Please reproduce the material below word for word, keeping every line intact.
————
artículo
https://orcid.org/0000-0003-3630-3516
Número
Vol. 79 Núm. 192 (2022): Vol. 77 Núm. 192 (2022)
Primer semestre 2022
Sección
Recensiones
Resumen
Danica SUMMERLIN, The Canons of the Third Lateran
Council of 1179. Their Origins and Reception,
————
* _Written response_:
artículo
https://orcid.org/0000-0003-3630-3516
Número
Vol. 79 Núm. 192 (2022): Vol. 77 Núm. 192 (2022)
Primer semestre 2022
Sección
Recensiones
Resumen
Danica SUMMERLIN, The Canons of the Third Lateran
Council of 1179. Their Origins and Reception,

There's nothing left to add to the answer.